[Brano proposto]:

============

Arturo LoriaArturo Loria nasce a Carpi (Modena) il 17 novembre 1902, quarto di otto figli di Aristide Loria, industriale ebreo, ed Antonietta Righi, cattolica. Nei primi mesi di vita è colpito dalla poliomelite, che lo segnerà per tutta la vita rendendolo leggermente claudicante.
Agli inizi del Novecento il padre apre a Carpi una fabbrica di cappelli di paglia; l’attività si sviluppa con successo, tanto che nel 1912 l’imprenditore decide di trasferirsi con la famiglia a Firenze, dove impianta una manifattura che estende la propria produzione ai feltri. Dal 1916 Loria frequenta il Regio Liceo Classico Galilei di Firenze. Oltre alla cultura classica, latina e greca, la sua attenzione si rivolge in particolare alle letture straniere, con precoce predilezione per Shakespeare, Poe, Dostoevskij ed Emily Dickinson. A diciotto anni, nel 1920, compie il suo primo viaggio a Parigi; in autunno nascono le sue prime prove narrative. Nel 1921 si iscrive alla Facoltà di Giurisprudenza dell’Università di Pisa (dove conseguirà la laurea), prendendo in affitto una stanza sui lungarni vicino a Ponte Solferino.

============

[Dati di partenza]:
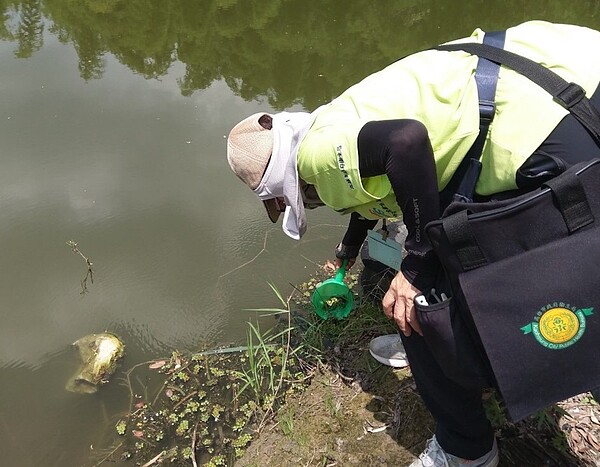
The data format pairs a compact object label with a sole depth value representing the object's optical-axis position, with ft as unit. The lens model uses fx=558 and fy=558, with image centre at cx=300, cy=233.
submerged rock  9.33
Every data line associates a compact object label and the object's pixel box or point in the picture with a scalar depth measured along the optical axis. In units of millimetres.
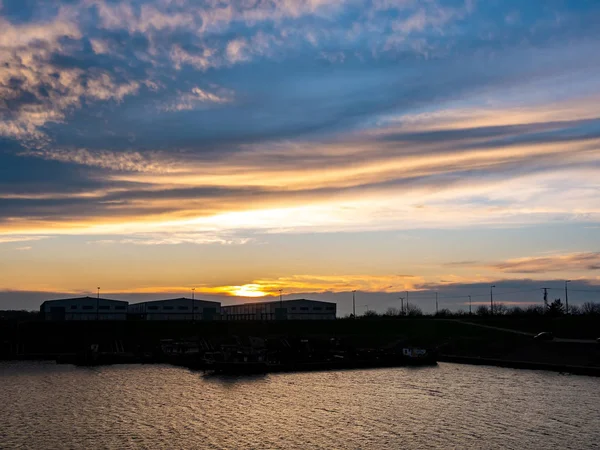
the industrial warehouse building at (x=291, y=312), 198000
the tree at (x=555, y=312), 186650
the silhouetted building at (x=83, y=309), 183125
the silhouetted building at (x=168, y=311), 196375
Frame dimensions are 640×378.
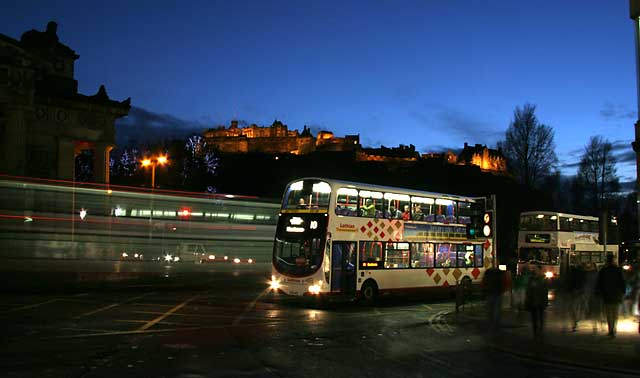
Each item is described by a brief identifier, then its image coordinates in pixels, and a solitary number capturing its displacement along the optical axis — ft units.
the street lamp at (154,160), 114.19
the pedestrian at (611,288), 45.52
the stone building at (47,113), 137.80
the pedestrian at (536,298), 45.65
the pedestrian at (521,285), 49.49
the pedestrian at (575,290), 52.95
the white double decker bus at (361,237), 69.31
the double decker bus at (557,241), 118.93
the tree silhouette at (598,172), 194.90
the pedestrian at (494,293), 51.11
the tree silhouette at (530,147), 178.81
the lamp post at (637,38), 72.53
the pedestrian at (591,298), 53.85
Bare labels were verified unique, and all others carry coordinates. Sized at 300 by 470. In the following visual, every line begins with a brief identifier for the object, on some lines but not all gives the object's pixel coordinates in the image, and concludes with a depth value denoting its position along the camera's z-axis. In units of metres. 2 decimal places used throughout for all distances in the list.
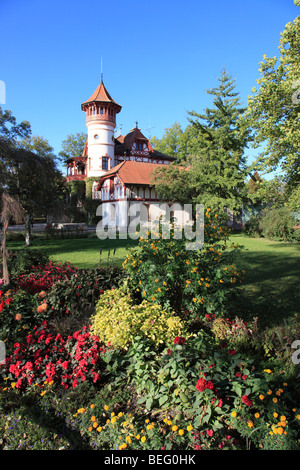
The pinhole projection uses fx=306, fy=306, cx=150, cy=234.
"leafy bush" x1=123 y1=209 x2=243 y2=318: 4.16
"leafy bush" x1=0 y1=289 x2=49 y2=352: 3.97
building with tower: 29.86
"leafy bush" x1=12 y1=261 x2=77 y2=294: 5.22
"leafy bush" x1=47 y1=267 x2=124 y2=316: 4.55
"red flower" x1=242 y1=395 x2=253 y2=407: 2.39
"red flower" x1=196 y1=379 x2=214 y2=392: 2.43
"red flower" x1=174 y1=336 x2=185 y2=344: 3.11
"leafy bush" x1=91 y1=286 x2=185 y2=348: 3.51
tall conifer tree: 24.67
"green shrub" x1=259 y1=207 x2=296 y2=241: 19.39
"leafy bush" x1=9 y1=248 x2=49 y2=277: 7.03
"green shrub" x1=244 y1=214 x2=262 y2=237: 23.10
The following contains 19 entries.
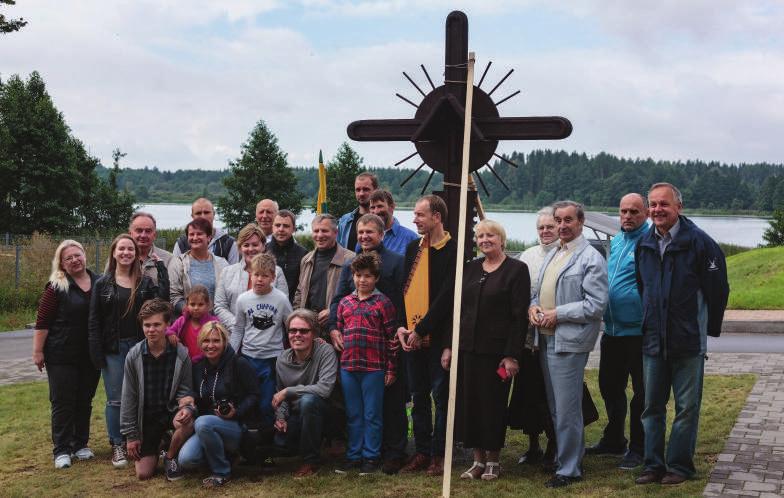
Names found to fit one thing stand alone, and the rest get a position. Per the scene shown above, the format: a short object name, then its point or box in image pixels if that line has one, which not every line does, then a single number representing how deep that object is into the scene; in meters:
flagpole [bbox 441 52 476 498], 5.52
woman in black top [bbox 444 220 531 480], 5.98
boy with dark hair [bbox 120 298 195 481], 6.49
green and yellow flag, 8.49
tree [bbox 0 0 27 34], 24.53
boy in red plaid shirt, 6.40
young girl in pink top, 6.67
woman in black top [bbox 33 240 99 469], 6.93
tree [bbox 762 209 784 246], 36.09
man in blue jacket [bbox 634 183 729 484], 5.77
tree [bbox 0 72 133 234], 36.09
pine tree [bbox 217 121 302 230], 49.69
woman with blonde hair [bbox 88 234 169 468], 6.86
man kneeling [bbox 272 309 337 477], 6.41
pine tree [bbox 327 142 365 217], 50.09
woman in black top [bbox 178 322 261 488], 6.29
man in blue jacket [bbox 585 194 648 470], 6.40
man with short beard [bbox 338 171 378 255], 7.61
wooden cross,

============

[Consegne dell'esercizio]:
- a) Secondo il brano biografico su Arturo Loria, in quale anno Loria compie il suo primo viaggio a Parigi?
- b) Prosegui il brano biografico su Arturo Loria a partire dall'ultima frase riportata.

[Risposte dell'esercizio]:
- a) Nel 1920, a diciotto anni.

- b)
A partire dal 1922 inizia una sistematica produzione di racconti. Nel 1926 alcuni di essi vedono la luce su «Solaria». Inizia l’assidua frequentazione del gruppo di giovani intellettuali e scrittori che gravitano attorno alla rivista fiorentina. Le riunioni si tengono al celebre Caffè delle Giubbe Rosse di Piazza Vittorio Emanuele II. Loria conosce Alberto Carocci, stringe amicizia con Roberto Papi, Giovanni Colacicchi e Alessandro Bonsanti, frequenta Eugenio Montale, Raffaello Franchi, Felice Carena, Marino Marini. Nel clima stimolante che contrassegna l’attività del periodico incontra pure Giuseppe Ungaretti, Elio Vittorini, Carlo Emilio Gadda.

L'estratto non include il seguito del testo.